(Request):
Across all the records below, how many lines contain "родные"? Respond with only the number.

(Data for the task):
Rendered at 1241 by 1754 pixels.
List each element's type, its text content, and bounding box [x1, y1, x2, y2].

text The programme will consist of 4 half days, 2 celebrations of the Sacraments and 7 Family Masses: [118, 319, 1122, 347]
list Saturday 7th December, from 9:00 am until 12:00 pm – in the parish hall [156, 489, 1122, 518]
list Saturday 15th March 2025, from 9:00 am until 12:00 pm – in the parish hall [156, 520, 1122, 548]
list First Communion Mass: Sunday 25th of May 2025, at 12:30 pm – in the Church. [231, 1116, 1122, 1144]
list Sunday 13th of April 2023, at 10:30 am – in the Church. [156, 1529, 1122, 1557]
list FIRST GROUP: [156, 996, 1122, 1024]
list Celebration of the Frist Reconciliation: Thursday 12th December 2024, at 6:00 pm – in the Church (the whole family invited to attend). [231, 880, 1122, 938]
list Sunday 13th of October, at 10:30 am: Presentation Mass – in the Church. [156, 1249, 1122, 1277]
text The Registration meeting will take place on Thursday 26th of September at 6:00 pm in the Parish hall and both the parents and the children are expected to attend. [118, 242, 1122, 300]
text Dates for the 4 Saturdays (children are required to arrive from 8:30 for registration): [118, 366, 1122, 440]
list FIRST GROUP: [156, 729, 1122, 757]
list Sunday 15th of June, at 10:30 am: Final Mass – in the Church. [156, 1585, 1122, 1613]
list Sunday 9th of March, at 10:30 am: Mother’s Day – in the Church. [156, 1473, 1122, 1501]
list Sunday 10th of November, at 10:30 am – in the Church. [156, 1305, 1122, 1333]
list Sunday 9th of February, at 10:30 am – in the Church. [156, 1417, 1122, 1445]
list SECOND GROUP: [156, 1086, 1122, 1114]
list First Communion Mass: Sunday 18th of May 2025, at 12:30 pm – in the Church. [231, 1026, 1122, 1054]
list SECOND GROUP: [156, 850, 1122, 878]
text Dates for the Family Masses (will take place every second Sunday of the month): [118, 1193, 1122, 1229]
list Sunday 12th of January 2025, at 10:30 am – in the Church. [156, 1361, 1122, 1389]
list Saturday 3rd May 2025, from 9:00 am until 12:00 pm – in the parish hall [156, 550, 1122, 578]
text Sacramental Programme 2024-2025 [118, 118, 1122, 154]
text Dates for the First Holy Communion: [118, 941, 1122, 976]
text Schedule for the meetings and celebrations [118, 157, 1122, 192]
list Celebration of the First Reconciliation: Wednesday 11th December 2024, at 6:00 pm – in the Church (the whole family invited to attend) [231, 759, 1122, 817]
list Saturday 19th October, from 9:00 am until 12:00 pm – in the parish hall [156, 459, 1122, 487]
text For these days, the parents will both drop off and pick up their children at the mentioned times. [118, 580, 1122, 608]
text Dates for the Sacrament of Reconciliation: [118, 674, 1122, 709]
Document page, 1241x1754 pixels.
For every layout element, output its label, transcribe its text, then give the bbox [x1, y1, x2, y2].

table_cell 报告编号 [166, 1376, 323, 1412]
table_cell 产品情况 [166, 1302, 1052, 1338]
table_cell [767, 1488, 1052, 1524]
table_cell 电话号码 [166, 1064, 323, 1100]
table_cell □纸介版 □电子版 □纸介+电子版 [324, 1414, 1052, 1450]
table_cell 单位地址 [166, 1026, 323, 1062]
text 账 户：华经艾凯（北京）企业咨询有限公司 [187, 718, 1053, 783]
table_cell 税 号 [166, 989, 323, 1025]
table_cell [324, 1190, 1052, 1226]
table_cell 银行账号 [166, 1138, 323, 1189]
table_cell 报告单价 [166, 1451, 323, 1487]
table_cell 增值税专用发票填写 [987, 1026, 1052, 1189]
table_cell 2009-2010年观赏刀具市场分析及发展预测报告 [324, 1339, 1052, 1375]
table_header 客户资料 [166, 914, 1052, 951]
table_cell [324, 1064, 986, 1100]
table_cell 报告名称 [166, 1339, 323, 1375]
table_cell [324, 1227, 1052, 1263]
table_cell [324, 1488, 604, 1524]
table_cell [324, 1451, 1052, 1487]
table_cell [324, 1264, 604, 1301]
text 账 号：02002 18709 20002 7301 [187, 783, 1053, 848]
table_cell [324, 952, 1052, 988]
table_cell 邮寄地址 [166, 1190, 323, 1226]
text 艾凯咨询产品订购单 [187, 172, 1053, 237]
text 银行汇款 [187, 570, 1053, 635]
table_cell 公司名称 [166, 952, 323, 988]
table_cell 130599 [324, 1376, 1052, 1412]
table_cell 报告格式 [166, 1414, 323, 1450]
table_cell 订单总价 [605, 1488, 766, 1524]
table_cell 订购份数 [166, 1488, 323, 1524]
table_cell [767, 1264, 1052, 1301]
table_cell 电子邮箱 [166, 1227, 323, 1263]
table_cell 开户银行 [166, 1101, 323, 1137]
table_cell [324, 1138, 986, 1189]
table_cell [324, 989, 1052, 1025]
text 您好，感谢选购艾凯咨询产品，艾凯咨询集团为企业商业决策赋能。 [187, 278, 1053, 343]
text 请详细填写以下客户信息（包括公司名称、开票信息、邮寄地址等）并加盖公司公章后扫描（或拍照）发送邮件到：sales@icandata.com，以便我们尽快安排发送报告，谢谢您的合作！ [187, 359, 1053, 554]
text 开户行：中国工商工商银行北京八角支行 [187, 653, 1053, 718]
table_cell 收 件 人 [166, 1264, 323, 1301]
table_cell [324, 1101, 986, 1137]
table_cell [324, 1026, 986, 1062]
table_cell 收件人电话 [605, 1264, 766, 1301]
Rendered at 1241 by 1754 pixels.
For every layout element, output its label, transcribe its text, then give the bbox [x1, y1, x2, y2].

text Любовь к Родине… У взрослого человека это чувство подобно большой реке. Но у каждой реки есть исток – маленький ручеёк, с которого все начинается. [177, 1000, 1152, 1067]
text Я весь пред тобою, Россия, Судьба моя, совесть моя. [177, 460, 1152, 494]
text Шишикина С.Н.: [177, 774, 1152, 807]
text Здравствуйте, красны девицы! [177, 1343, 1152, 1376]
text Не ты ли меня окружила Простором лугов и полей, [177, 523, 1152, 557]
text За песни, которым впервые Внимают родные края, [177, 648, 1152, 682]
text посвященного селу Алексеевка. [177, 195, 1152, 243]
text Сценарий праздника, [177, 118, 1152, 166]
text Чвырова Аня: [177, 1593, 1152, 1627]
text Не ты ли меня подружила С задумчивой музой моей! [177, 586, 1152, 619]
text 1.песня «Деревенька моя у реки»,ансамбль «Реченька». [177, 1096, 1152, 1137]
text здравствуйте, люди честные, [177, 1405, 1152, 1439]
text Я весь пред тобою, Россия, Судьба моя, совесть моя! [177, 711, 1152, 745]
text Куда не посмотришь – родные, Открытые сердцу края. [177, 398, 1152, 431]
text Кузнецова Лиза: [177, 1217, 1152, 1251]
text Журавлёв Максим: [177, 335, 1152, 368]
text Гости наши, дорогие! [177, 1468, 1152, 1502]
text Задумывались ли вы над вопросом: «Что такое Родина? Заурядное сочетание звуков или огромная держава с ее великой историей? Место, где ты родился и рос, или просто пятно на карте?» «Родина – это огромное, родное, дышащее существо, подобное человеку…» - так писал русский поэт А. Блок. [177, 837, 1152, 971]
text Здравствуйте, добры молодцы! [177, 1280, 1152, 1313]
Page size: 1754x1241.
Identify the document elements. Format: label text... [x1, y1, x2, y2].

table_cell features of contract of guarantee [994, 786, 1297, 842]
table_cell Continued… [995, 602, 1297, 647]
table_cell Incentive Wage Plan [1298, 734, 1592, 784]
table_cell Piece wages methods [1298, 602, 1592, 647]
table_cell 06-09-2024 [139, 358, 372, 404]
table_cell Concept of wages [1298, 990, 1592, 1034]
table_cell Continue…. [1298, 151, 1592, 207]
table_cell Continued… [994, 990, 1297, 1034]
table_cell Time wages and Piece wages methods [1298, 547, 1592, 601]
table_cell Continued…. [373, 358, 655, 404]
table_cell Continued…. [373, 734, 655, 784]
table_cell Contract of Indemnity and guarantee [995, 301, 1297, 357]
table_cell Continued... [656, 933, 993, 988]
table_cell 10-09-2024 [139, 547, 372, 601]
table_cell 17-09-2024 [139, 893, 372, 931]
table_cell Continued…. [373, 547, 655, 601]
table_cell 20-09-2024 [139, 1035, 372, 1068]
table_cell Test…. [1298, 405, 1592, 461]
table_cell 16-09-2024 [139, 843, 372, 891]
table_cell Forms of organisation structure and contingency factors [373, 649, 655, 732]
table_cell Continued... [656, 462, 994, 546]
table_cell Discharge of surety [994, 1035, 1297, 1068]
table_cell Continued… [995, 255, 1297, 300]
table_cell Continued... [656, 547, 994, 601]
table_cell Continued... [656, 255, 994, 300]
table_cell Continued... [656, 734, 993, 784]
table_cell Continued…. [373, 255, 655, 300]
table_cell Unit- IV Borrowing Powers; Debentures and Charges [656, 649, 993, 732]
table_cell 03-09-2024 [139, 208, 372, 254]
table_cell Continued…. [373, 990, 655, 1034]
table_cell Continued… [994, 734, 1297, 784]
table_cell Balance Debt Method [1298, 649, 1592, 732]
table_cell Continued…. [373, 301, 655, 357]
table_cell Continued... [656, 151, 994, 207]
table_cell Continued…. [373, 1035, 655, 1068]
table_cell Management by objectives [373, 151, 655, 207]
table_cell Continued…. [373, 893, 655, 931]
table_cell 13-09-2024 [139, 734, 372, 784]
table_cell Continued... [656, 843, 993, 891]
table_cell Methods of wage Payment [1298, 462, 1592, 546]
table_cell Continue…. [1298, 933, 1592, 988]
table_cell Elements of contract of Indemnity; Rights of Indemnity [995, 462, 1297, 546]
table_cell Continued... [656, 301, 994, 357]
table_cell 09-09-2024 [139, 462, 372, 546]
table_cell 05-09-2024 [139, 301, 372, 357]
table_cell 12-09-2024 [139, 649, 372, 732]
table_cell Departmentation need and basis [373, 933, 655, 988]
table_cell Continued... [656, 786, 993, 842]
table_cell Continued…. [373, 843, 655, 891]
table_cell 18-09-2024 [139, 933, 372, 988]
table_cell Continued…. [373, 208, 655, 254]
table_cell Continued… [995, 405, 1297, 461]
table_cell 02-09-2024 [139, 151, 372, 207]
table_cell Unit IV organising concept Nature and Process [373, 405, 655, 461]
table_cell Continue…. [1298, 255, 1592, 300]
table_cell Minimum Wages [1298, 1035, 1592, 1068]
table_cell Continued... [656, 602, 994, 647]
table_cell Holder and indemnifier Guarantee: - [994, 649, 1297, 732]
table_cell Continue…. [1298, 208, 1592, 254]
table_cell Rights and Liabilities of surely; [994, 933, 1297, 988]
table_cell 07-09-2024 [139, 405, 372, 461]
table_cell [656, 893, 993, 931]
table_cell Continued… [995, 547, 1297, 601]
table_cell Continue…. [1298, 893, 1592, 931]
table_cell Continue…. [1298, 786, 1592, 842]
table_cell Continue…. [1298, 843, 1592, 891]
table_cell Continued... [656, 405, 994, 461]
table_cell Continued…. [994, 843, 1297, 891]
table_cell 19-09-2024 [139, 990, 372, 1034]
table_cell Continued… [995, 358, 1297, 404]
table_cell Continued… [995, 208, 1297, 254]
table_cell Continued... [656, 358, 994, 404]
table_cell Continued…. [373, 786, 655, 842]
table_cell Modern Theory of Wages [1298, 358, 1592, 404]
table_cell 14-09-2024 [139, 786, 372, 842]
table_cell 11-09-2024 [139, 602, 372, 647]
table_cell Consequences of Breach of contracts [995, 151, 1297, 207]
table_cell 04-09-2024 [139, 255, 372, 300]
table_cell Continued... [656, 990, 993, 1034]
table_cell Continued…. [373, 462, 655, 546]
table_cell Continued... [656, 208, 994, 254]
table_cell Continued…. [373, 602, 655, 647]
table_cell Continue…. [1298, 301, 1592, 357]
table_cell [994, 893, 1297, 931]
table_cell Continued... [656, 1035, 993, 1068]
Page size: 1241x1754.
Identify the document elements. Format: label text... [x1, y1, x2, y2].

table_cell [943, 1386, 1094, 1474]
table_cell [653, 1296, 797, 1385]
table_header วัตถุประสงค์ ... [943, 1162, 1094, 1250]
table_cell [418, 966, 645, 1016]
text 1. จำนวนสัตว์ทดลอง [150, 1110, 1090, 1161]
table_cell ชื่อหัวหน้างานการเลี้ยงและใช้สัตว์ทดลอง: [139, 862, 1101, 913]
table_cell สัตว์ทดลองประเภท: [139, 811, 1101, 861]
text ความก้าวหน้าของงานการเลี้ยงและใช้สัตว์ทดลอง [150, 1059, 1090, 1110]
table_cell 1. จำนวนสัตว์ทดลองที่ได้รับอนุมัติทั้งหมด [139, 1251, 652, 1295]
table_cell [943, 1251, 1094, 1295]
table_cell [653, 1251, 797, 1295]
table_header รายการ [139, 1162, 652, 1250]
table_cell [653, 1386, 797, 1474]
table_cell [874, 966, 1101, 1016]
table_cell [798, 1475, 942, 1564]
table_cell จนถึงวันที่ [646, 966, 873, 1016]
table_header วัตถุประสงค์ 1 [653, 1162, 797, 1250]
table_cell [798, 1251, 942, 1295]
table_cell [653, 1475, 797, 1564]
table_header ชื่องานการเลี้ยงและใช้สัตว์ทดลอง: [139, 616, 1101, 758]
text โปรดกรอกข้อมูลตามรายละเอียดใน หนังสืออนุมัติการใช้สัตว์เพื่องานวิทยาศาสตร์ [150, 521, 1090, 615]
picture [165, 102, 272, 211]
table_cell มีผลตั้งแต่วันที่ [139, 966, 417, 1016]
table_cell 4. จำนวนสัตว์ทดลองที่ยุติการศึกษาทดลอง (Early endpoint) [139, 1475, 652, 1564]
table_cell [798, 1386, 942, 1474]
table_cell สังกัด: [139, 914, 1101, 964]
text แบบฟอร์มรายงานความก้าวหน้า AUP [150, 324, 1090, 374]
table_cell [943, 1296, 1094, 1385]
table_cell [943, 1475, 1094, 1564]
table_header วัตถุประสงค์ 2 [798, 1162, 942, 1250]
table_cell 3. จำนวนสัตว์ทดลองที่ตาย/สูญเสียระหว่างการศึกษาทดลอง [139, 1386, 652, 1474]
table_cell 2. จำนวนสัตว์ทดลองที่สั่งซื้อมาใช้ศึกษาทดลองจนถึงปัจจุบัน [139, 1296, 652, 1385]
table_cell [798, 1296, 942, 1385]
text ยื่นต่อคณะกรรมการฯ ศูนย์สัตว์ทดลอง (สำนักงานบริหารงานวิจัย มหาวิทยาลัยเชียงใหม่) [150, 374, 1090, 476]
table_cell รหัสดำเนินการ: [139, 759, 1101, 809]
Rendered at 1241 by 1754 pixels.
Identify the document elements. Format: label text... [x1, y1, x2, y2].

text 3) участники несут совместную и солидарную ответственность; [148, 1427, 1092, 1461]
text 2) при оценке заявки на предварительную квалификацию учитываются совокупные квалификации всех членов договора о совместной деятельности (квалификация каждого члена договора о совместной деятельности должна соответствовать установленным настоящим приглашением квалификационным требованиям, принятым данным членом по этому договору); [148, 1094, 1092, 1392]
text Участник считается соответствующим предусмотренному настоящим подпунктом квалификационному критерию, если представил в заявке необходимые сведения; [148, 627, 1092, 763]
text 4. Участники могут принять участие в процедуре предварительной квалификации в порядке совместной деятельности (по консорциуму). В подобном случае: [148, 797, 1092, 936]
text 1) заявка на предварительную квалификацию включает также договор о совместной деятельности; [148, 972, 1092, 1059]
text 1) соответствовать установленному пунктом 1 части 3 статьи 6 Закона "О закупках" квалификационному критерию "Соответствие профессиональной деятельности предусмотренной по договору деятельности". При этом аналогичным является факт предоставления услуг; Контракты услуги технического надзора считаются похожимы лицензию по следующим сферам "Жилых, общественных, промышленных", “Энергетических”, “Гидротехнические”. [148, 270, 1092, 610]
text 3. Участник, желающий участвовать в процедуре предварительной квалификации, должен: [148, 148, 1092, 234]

(Response below):
2